I noticed as students, seated across from me on a couch or chair, talked about a variety of possible careers, there was a moment in the conversation when they lit up like a Christmas tree.  The light in their eyes and the joy in their voices provided the mighty clues that we had stumbled upon a calling.   

A few students would note their own inner excitement, and pursue that path.  Unfortunately, I also encountered students who could or would not follow their dreams.  Many chose careers that their parents wanted for them or fields of study that might generate the most income.  I would remind them that whatever vocation they chose, it would need to get them out of bed for the next 30 or more years.  I counseled further that some occupational choices would be more difficult to undo than others.  Becoming a doctor for example, involves a deep investment of time, energy, and money.  Further, once students start families and begin to purchase cars and homes, changing careers becomes far more challenging, if not impossible.  What is most remarkable is that my advice was quite similar to Patricia Schneider’s or Howard Thurman’s even though I neither knew of or had read anything by either author at that time.

The experience of joy is important for daily life balance as well.  The frenetic world we live in, burdened with overactivity, overstimulation, and relentless distractions requires counterbalancing.  Joy helps to uncover the counterbalancing activities.  What is most joyful—watching a movie, sitting outside in nature, listening to music, dancing in the living room, or reading a book?  Regardless of the activity selected, it is essential to surround ourselves with our delights.  Otherwise if we become stuck on the treadmill of life, the endless tasks will wear us down.  We must get off for some rest and fun.

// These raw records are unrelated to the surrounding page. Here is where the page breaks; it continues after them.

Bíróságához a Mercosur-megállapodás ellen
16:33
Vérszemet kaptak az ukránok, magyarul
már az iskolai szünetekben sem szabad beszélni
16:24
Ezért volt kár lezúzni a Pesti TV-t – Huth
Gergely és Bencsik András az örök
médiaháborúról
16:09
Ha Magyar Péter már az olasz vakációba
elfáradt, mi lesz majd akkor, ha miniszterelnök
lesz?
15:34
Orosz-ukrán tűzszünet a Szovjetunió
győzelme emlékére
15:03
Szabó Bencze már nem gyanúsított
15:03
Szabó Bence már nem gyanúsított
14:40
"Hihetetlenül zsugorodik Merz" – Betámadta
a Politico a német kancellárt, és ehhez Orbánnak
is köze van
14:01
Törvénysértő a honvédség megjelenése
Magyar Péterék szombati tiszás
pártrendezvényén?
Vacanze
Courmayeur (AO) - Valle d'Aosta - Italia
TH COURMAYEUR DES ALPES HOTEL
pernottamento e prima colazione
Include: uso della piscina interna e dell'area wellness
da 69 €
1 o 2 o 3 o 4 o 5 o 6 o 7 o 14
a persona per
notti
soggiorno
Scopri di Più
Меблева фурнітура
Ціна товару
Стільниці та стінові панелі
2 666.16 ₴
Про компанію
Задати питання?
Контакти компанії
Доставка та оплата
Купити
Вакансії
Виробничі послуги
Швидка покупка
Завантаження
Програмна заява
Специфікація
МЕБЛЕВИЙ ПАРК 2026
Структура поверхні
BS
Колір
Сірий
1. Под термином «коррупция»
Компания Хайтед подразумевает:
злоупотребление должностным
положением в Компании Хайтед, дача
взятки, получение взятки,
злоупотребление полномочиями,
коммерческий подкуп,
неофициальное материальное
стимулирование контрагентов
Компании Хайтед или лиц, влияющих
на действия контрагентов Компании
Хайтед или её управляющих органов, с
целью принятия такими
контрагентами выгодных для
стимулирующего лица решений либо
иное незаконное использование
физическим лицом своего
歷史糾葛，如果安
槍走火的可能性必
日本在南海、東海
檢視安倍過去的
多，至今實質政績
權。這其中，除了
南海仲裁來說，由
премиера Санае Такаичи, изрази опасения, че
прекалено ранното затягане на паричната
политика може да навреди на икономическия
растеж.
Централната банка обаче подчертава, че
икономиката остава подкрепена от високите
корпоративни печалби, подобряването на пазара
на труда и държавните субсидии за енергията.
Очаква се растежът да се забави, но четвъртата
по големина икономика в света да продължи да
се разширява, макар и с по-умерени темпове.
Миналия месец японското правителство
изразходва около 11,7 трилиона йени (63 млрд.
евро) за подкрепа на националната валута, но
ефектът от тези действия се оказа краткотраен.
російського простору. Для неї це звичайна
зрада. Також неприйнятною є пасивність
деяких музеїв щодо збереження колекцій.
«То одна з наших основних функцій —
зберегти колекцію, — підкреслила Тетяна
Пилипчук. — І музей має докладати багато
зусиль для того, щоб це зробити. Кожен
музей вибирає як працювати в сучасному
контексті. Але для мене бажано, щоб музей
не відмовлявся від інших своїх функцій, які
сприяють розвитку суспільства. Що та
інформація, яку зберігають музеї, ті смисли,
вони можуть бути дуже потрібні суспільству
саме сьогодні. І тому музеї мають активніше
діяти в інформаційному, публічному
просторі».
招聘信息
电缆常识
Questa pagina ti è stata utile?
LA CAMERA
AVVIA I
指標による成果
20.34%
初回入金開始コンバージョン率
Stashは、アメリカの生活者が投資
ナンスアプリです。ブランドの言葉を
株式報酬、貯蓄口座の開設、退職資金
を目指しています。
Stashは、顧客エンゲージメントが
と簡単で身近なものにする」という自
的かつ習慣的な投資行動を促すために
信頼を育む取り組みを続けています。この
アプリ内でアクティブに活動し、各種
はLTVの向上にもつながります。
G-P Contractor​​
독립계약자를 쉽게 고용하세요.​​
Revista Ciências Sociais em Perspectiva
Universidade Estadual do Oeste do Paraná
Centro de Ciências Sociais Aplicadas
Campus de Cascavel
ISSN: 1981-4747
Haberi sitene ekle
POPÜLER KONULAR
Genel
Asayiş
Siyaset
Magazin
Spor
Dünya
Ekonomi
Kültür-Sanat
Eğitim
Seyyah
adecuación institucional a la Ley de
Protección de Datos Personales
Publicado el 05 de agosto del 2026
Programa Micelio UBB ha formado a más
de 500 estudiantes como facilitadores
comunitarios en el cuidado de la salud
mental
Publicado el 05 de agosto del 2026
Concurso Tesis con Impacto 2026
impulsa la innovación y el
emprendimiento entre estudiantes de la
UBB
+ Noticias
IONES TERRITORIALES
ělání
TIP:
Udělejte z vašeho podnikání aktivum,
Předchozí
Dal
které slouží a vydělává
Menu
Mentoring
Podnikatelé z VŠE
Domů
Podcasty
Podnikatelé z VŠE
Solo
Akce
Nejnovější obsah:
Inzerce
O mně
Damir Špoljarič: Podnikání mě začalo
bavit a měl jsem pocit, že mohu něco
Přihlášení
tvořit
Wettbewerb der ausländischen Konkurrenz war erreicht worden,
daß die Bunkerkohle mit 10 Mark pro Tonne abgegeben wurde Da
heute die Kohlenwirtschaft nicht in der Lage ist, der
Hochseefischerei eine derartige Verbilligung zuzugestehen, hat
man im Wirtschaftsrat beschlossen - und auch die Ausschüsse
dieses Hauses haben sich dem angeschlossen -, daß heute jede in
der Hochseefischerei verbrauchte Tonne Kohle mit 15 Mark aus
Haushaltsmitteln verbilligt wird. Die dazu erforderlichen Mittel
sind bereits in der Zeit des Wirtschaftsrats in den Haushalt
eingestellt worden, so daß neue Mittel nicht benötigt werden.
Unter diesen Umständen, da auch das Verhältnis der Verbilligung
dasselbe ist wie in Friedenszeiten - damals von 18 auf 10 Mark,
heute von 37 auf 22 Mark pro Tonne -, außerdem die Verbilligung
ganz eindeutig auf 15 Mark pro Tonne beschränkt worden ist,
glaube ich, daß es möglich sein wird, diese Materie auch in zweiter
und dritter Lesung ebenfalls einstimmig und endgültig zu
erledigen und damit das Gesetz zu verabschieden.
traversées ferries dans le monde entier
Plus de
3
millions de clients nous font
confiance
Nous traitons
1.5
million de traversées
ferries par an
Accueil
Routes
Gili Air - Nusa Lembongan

Where is joy beckoning you?   Following it whether it leads you to the kitchen to bake cookies or brownies, to the swings in a park, to a sporting event is what gives you vitality.  Perhaps taking a moment to observe the changing colors of autumn leaves or watch hummingbirds and butterflies, will provide the joy that is the perfect antidote to what might ail you.  Following your joy will definitely lead you to feel more of the peace and joy in your heart.